# TAHLR Week 11: Word Embeddings

Code notebook for TAHLR course at ISAW (Fall 2023) based on Albrecht et al. 2022 (Blueprints) Ch. 10: Exploring Semantic Relationships with Word Embeddings

In [None]:
#!pip install gensim
#!pip install plotly
#!pip install umap-learn

# Imports

from glob import glob
from nltk.tokenize import sent_tokenize, word_tokenize
from collections import Counter
import pandas as pd
import numpy as np
import seaborn as sns
sns.set_style("darkgrid")
import matplotlib.pyplot as plt
%matplotlib inline
from natsort import natsorted

## Blueprint: Using Similarity Queries on Pretrained Models

In [None]:
# Load model directory from gensim api
import gensim.downloader as api

info_df = pd.DataFrame.from_dict(api.info()['models'], orient='index')
info_df[['file_size', 'base_dataset', 'parameters']].head(5)

In [None]:
# Load specific model

model = api.load("glove-wiki-gigaword-50")

[Data extracts]:
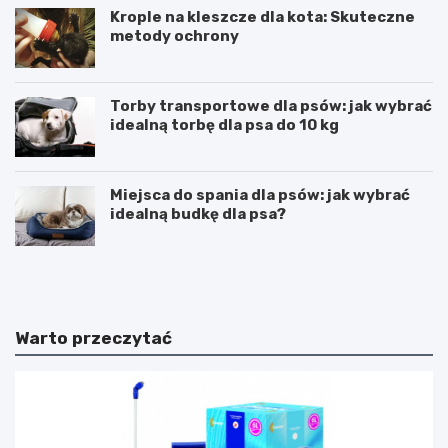
Krople na kleszcze dla kota: Skuteczne
metody ochrony
Torby transportowe dla psów: jak wybrać
idealną torbę dla psa do 10 kg
Miejsca do spania dla psów: jak wybrać
idealną budkę dla psa?
A
O
g
p
e
i
n
n
c
i
Warto przeczytać
j
e
a
S
S
E
E
O
O
S
–
E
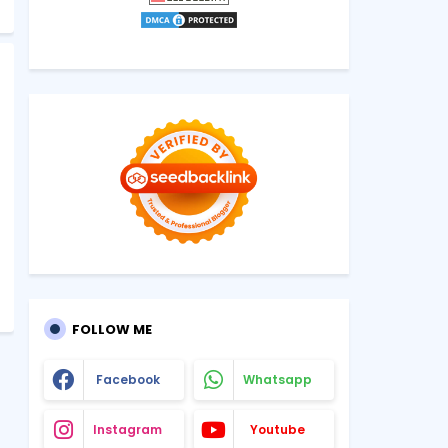
FOLLOW ME
Facebook
Whatsapp
Instagram
Youtube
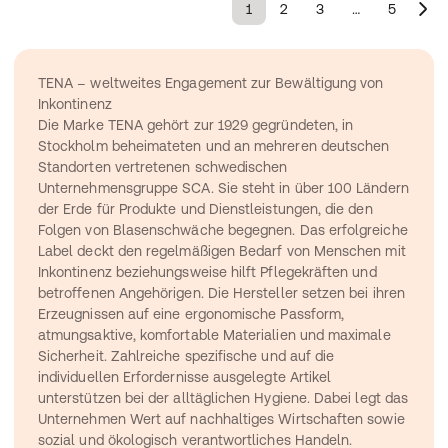
1
2
3
…
5
TENA – weltweites Engagement zur Bewältigung von 
Inkontinenz
Die Marke TENA gehört zur 1929 gegründeten, in 
Stockholm beheimateten und an mehreren deutschen 
Standorten vertretenen schwedischen 
Unternehmensgruppe SCA. Sie steht in über 100 Ländern 
der Erde für Produkte und Dienstleistungen, die den 
Folgen von Blasenschwäche begegnen. Das erfolgreiche 
Label deckt den regelmäßigen Bedarf von Menschen mit 
Inkontinenz beziehungsweise hilft Pflegekräften und 
betroffenen Angehörigen. Die Hersteller setzen bei ihren 
Erzeugnissen auf eine ergonomische Passform, 
atmungsaktive, komfortable Materialien und maximale 
Sicherheit. Zahlreiche spezifische und auf die 
individuellen Erfordernisse ausgelegte Artikel 
unterstützen bei der alltäglichen Hygiene. Dabei legt das 
Unternehmen Wert auf nachhaltiges Wirtschaften sowie 
sozial und ökologisch verantwortliches Handeln.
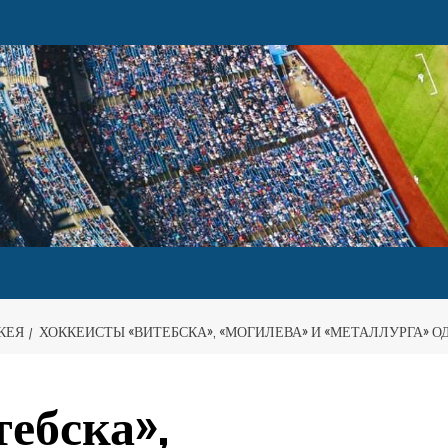
КЕЯ
ХОККЕИСТЫ «ВИТЕБСКА», «МОГИЛЕВА» И «МЕТАЛЛУРГА» 
ебска»,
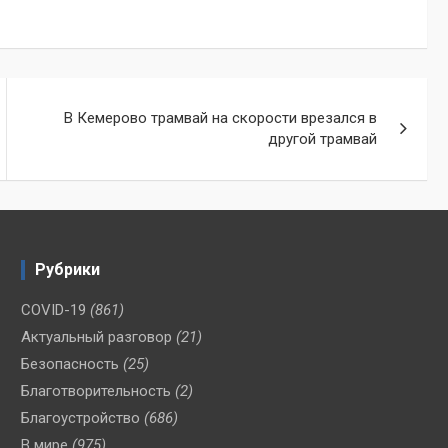
В Кемерово трамвай на скорости врезался в
другой трамвай
Рубрики
COVID-19
(861)
Актуальный разговор
(21)
Безопасность
(25)
Благотворительность
(2)
Благоустройство
(686)
В мире
(975)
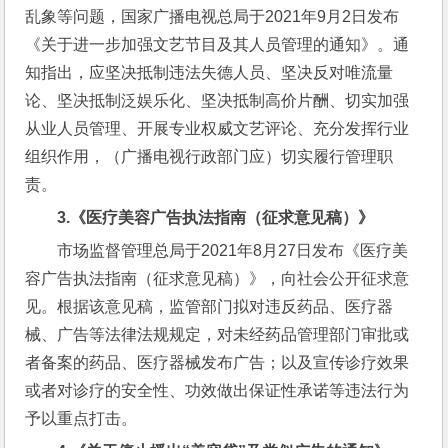
乱象等问题，国家广播电视总局于2021年9月2日发布
《关于进一步加强文艺节目及其人员管理的通知》。通
知指出，应坚决抵制违法失德人员、坚决反对唯流量
论、坚决抵制泛娱乐化、坚决抵制高价片酬、切实加强
从业人员管理、开展专业权威文艺评论、充分发挥行业
组织作用，（广播电视行政部门应）切实履行管理职
责。
3.
《医疗美容广告执法指南（征求意见稿）》
市场监督管理总局于2021年8月27日发布《医疗美
容广告执法指南（征求意见稿）》，向社会公开征求意
见。根据该意见稿，监管部门拟对违反药品、医疗器
械、广告等法律法规规定，对未经药品管理部门审批或
者备案的药品、医疗器械发布广告；以及宣传诊疗效果
或者对诊疗的安全性、功效做出保证性承诺等违法行为
予以重点打击。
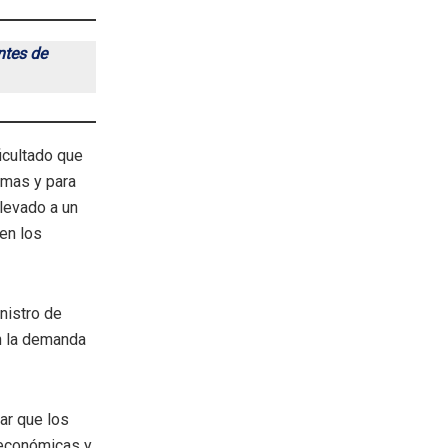
ntes de
icultado que
smas y para
llevado a un
en los
nistro de
n la demanda
ar que los
 económicas y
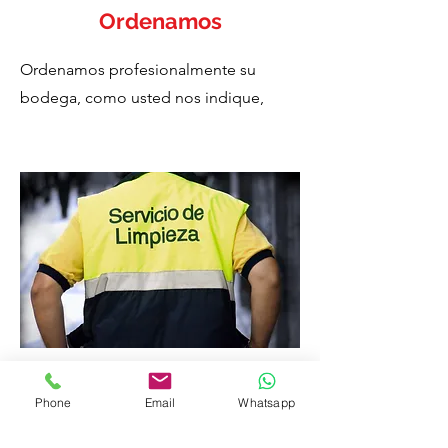
Ordenamos
Ordenamos profesionalmente su
bodega, como usted nos indique,
Limpiamos
Phone
Email
Whatsapp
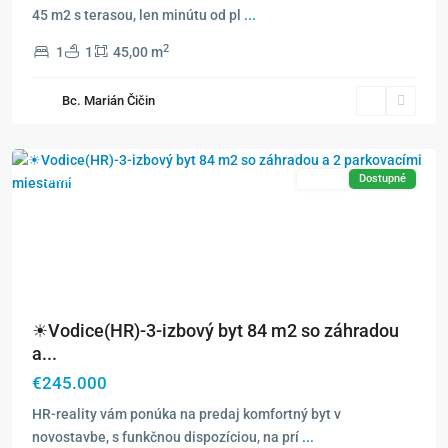
45 m2 s terasou, len minútu od pl
...
2
1
1
45,00 m
Bc. Marián Čičin
Exkluzívne
Predaj
Dostupné
☀Vodice(HR)-3-izbový byt 84 m2 so záhradou
a...
€245.000
HR-reality vám ponúka na predaj komfortný byt v
novostavbe, s funkčnou dispozíciou, na prí
...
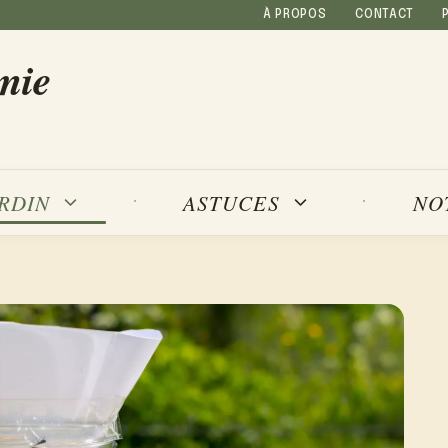
À PROPOS
CONTACT
mie
NO
ARDIN
ASTUCES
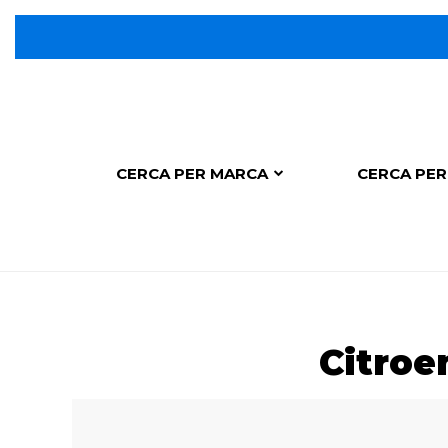
CERCA PER MARCA
CERCA PER
Citroe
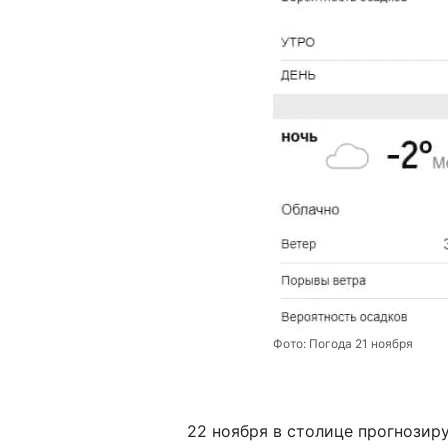
Фото:
Погода 21 ноября
22 ноября в столице прогнозир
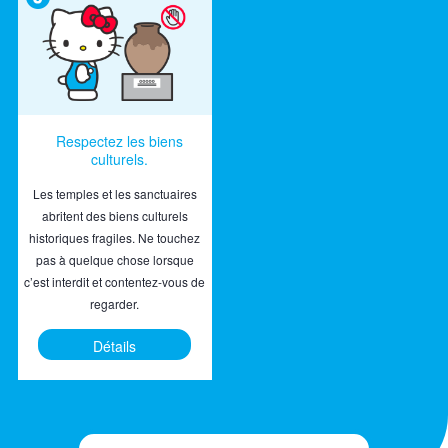
Respectez les biens
culturels.
Les temples et les sanctuaires
abritent des biens culturels
historiques fragiles. Ne touchez
pas à quelque chose lorsque
c’est interdit et contentez-vous de
regarder.
Détails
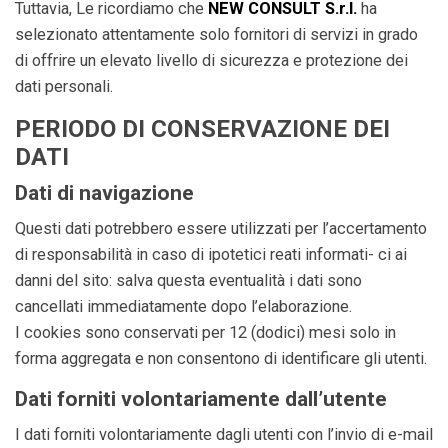
Tuttavia, Le ricordiamo che
NEW CONSULT S.r.l.
ha
selezionato attentamente solo fornitori di servizi in grado
di offrire un elevato livello di sicurezza e protezione dei
dati personali.
PERIODO DI CONSERVAZIONE DEI
DATI
Dati di navigazione
Questi dati potrebbero essere utilizzati per l’accertamento
di responsabilità in caso di ipotetici reati informati- ci ai
danni del sito: salva questa eventualità i dati sono
cancellati immediatamente dopo l’elaborazione.
I cookies sono conservati per 12 (dodici) mesi solo in
forma aggregata e non consentono di identificare gli utenti.
Dati forniti volontariamente dall’utente
I dati forniti volontariamente dagli utenti con l’invio di e-mail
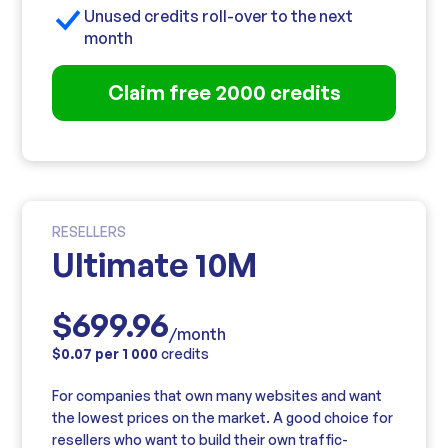
Unused credits roll-over to the next
month
Claim free 2000 credits
RESELLERS
Ultimate 10M
$699.96
/month
$0.07 per 1 000
credits
For companies that own many websites and want
the lowest prices on the market. A good choice for
resellers who want to build their own traffic-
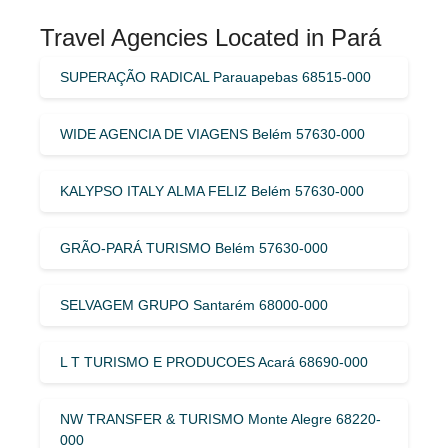
Travel Agencies Located in Pará
SUPERAÇÃO RADICAL Parauapebas 68515-000
WIDE AGENCIA DE VIAGENS Belém 57630-000
KALYPSO ITALY ALMA FELIZ Belém 57630-000
GRÃO-PARÁ TURISMO Belém 57630-000
SELVAGEM GRUPO Santarém 68000-000
L T TURISMO E PRODUCOES Acará 68690-000
NW TRANSFER & TURISMO Monte Alegre 68220-
000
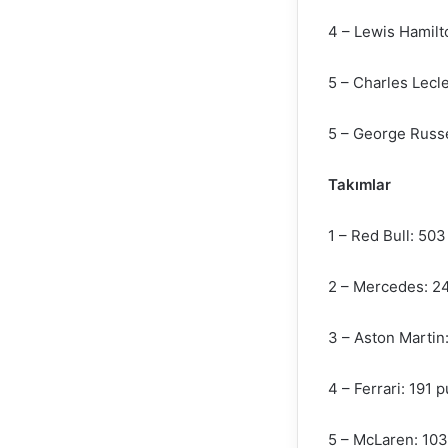
4 – Lewis Hamilt
5 – Charles Lecl
5 – George Russe
Takımlar
1 – Red Bull: 50
2 – Mercedes: 2
3 – Aston Martin
4 – Ferrari: 191 
5 – McLaren: 10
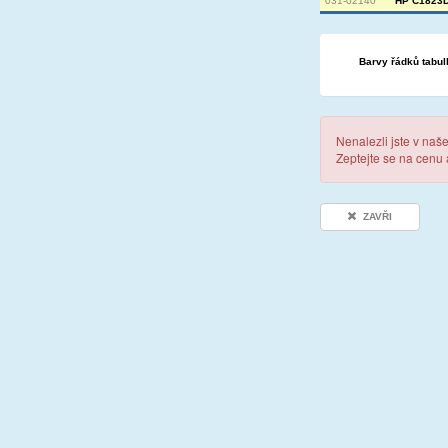
031-02140
HP C1823D 
Barvy řádků tabul
Nenalezli jste v naš
Zeptejte se na cenu
ZAVŘI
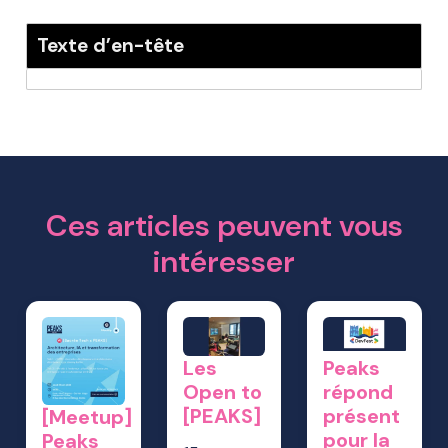
Texte d’en-tête
Ces articles peuvent vous
intéresser
Les
Peaks
Open to
répond
[PEAKS]
présent
[Meetup]
pour la
Peaks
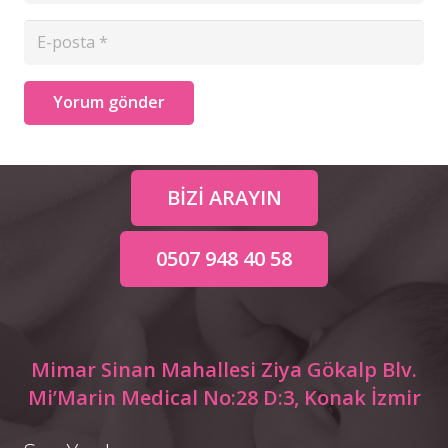
Yorum gönder
BİZİ ARAYIN
0507 948 40 58
Mimar Sinan Mahallesi Ziya Gökalp Blv.
Mi’Marin Medical No:28 D:3, Konak İzmir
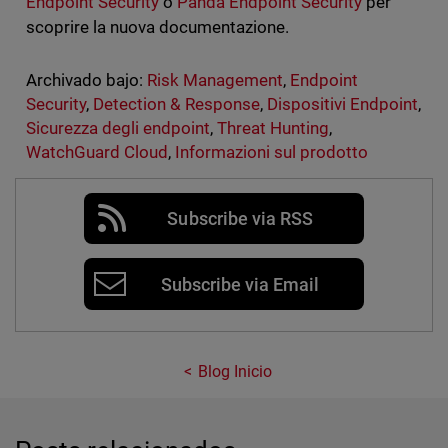
Endpoint Security
o
Panda Endpoint Security
per
scoprire la nuova documentazione.
Archivado bajo:
Risk Management
,
Endpoint
Security
,
Detection & Response
,
Dispositivi Endpoint
,
Sicurezza degli endpoint
,
Threat Hunting
,
WatchGuard Cloud
,
Informazioni sul prodotto
Subscribe via RSS
Subscribe via Email
Blog Inicio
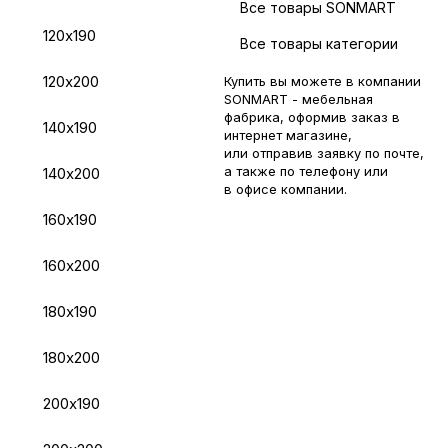
Все товары SONMART
120х190
Все товары категории
120х200
Купить вы можете в компании
SONMART - мебельная
фабрика, оформив заказ в
140х190
интернет магазине,
или отправив заявку по
почте
,
а также по телефону или
140х200
в
офисе компании
.
160х190
160х200
180х190
180х200
200х190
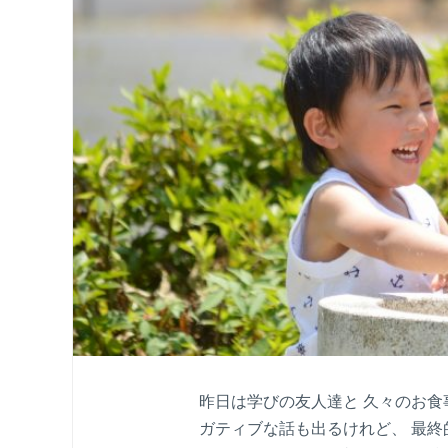
昨日は学びの友人達と 久々のお食
ガティブな話も出るけれど、 最終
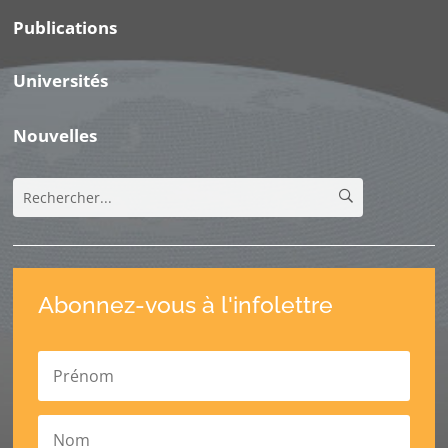
Publications
Universités
Nouvelles
Abonnez-vous à l'infolettre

[Questions to answer]:
**1)** In the listing, turn the lines into a numbered list, beginning at the line that contains "乱象等问题，国家广播电视总局于2021年9月2日发布" and stopping after the line that contains "I dati forniti". Skip blank lines and leave out the pictures.
**2)** Carry on the word embeddings notebook from its last line.
The word embeddings notebook and the listing come from separate, unrelated sources.

[Outputs by task]:
**1)**
1. 乱象等问题，国家广播电视总局于2021年9月2日发布
2. 《关于进一步加强文艺节目及其人员管理的通知》。通
3. 知指出，应坚决抵制违法失德人员、坚决反对唯流量
4. 论、坚决抵制泛娱乐化、坚决抵制高价片酬、切实加强
5. 从业人员管理、开展专业权威文艺评论、充分发挥行业
6. 组织作用，（广播电视行政部门应）切实履行管理职
7. 责。
8. 3.
9. 《医疗美容广告执法指南（征求意见稿）》
10. 市场监督管理总局于2021年8月27日发布《医疗美
11. 容广告执法指南（征求意见稿）》，向社会公开征求意
12. 见。根据该意见稿，监管部门拟对违反药品、医疗器
13. 械、广告等法律法规规定，对未经药品管理部门审批或
14. 者备案的药品、医疗器械发布广告；以及宣传诊疗效果
15. 或者对诊疗的安全性、功效做出保证性承诺等违法行为
16. 予以重点打击。
17. ntes de
18. icultado que
19. smas y para
20. llevado a un
21. en los
22. nistro de
23. n la demanda
24. ar que los
25.  económicas y
26. Ordenamos
27. Ordenamos profesionalmente su
28. bodega, como usted nos indique,
29. Limpiamos
30. Phone
31. Email
32. Whatsapp
33. 45 m2 s terasou, len minútu od pl
34. ...
35. 2
36. 1
37. 1
38. 45,00 m
39. Bc. Marián Čičin
40. Exkluzívne
41. Predaj
42. Dostupné
43. ☀Vodice(HR)-3-izbový byt 84 m2 so záhradou
44. a...
45. €245.000
46. HR-reality vám ponúka na predaj komfortný byt v
47. novostavbe, s funkčnou dispozíciou, na prí
48. ...
49. À PROPOS
50. CONTACT
51. mie
52. NO
53. ARDIN
54. ASTUCES
55. CERCA PER MARCA
56. CERCA PER
57. Citroe
58. Фото:
59. Погода 21 ноября
60. 22 ноября в столице прогнозир
61. Respectez les biens
62. culturels.
63. Les temples et les sanctuaires
64. abritent des biens culturels
65. historiques fragiles. Ne touchez
66. pas à quelque chose lorsque
67. c’est interdit et contentez-vous de
68. regarder.
69. Détails
70. Tuttavia, Le ricordiamo che
71. NEW CONSULT S.r.l.
72. ha
73. selezionato attentamente solo fornitori di servizi in grado
74. di offrire un elevato livello di sicurezza e protezione dei
75. dati personali.
76. PERIODO DI CONSERVAZIONE DEI
77. DATI
78. Dati di navigazione
79. Questi dati potrebbero essere utilizzati per l’accertamento
80. di responsabilità in caso di ipotetici reati informati- ci ai
81. danni del sito: salva questa eventualità i dati sono
82. cancellati immediatamente dopo l’elaborazione.
83. I cookies sono conservati per 12 (dodici) mesi solo in
84. forma aggregata e non consentono di identificare gli utenti.
85. Dati forniti volontariamente dall’utente
86. I dati forniti volontariamente dagli utenti con l’invio di e-mail

**2)**
In [None]:
# Get vector size, etc.

print("Vector size:", model.vector_size)

In [None]:
# Show vectors

v_king = model['king']
v_queen = model['queen']

print("v_king  =", v_king[:10])
print("v_queen =", v_queen[:10])

In [None]:
# Show similarity to two terms

print("similarity:", model.similarity('king', 'queen'))

In [None]:
# Show closest terms by similarity

model.most_similar('king', topn=3)

In [None]:
# Show relative similarity

v_lion = model['lion']
v_nano = model['nanotechnology']

terms = ['queen', 'lion', 'nanotechnology']
sims = model.cosine_similarities(v_king, [model[t] for t in terms])

for term, sim in zip(terms, sims):
    print(f"king ~ {term:<15}: {sim:.3f}")

In [None]:
# Show similarity with negative terms

model.most_similar(positive=['woman', 'king'], negative=['man'], topn=3)

In [None]:
# Show similarity with negative terms, 2
model.most_similar(positive=['paris', 'germany'], negative=['france'], topn=3)

In [None]:
# Direct "positive" approach

model.most_similar(positive=['france', 'capital'], topn=1)

In [None]:
# Direct "positive" approach, 2 (doesn't work

model.most_similar(positive=['greece', 'capital'], topn=3)

## Blueprint: Training Models with Gensim

In [None]:
# Get texts, preprocess into sents

import urllib.request

URL = "https://ocw.mit.edu/ans7870/6/6.006/s08/lecturenotes/files/t8.shakespeare.txt"
response = urllib.request.urlopen(URL)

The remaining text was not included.